**Transcribed page text:**
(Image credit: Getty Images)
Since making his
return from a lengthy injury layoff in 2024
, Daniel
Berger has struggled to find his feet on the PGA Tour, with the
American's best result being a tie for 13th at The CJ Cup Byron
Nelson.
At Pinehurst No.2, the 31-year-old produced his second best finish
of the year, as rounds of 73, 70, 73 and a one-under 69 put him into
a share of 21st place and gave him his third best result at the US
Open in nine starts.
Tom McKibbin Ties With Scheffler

**WHAT YOU NEED TO DO:** Transcribe every line in the rows above word for word, with each line break where it falls.

**EXERCISE ANSWER:**
(Image credit: Getty Images)
Since making his
return from a lengthy injury layoff in 2024
, Daniel
Berger has struggled to find his feet on the PGA Tour, with the
American's best result being a tie for 13th at The CJ Cup Byron
Nelson.
At Pinehurst No.2, the 31-year-old produced his second best finish
of the year, as rounds of 73, 70, 73 and a one-under 69 put him into
a share of 21st place and gave him his third best result at the US
Open in nine starts.
Tom McKibbin Ties With Scheffler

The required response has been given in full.